■ Data to use
□ □ □ □

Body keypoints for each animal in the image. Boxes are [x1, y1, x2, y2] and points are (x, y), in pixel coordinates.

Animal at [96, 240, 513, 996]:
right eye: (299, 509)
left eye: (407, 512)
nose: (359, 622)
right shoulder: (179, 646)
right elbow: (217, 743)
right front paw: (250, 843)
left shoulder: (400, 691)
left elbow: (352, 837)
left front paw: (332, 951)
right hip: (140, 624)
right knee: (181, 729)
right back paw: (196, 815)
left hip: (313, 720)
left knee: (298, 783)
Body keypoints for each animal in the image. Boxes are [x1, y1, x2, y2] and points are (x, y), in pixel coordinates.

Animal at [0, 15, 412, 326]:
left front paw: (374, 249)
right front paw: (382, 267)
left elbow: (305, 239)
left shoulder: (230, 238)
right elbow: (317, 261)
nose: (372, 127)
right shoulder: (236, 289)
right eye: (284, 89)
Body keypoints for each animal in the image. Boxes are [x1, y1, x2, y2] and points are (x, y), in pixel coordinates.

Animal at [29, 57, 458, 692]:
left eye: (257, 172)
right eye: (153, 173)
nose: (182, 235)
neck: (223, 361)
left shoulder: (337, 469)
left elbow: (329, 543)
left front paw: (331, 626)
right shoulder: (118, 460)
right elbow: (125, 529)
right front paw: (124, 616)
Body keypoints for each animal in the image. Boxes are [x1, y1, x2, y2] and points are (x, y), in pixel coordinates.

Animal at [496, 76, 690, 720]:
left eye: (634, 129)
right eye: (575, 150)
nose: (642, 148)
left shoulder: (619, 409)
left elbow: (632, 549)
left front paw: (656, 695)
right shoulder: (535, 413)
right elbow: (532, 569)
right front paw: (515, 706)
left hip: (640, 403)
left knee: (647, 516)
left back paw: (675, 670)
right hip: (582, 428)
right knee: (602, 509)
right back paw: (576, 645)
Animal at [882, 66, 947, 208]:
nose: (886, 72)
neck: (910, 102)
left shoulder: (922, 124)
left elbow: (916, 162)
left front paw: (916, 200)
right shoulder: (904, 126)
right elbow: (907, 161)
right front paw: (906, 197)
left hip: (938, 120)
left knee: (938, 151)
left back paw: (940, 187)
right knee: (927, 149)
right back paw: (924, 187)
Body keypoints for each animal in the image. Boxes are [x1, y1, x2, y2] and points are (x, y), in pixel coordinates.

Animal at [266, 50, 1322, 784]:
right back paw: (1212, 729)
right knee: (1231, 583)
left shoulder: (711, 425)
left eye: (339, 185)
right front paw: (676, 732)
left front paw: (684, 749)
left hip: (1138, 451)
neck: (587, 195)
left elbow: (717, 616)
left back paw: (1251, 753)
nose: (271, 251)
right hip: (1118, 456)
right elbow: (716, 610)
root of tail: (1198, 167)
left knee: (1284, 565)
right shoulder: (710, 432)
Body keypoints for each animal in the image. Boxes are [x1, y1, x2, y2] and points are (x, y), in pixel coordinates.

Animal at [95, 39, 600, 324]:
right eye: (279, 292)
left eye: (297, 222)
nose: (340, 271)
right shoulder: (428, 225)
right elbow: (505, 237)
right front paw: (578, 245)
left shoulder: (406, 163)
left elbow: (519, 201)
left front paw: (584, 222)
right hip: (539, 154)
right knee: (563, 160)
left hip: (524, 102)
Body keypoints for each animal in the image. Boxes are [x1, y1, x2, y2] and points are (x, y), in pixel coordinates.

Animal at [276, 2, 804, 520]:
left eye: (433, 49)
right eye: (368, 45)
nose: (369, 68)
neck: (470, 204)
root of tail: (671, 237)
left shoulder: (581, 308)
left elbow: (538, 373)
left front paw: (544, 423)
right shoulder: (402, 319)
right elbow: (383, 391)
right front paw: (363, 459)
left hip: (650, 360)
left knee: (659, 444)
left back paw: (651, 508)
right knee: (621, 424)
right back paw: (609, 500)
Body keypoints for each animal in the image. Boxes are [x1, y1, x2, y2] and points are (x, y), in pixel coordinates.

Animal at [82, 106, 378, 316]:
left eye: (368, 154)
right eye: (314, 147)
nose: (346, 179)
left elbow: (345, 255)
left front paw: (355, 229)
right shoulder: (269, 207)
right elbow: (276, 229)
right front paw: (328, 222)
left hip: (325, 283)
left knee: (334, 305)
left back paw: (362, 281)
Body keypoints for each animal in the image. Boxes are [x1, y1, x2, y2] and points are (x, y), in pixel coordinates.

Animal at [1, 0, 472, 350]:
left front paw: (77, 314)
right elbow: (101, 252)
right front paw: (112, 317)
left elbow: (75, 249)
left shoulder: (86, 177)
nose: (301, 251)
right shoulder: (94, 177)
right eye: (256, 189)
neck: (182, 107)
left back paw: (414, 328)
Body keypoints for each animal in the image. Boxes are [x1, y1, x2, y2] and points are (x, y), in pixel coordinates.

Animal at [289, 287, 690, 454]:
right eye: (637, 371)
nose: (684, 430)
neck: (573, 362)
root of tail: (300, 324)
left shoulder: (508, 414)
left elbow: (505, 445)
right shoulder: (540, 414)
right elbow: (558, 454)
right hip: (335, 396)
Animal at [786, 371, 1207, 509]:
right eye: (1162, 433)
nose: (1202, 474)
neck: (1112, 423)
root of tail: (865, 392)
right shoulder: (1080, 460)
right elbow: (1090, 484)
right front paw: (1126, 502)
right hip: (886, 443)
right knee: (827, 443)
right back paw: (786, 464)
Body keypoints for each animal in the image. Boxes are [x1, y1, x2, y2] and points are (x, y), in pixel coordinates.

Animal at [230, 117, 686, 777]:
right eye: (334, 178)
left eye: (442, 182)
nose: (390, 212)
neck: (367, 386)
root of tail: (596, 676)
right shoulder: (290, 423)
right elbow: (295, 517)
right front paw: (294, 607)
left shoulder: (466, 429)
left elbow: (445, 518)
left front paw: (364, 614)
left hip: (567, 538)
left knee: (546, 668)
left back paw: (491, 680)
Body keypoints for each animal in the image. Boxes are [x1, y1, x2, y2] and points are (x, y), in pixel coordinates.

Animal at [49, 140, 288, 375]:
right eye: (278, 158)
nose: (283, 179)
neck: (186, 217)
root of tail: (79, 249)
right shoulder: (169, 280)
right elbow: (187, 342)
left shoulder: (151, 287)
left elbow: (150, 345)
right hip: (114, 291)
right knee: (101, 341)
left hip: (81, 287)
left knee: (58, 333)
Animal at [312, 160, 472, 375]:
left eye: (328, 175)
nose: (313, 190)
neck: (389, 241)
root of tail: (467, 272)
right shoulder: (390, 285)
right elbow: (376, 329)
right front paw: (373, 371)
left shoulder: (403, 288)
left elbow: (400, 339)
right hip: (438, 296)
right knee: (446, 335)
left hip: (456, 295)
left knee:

□ □ □ □

■ Exercise brief
If a line above holds the word "neck", copy it.

■ Completed task
neck: (223, 361)
neck: (910, 102)
neck: (587, 195)
neck: (470, 204)
neck: (182, 107)
neck: (573, 362)
neck: (1112, 423)
neck: (367, 386)
neck: (186, 217)
neck: (389, 241)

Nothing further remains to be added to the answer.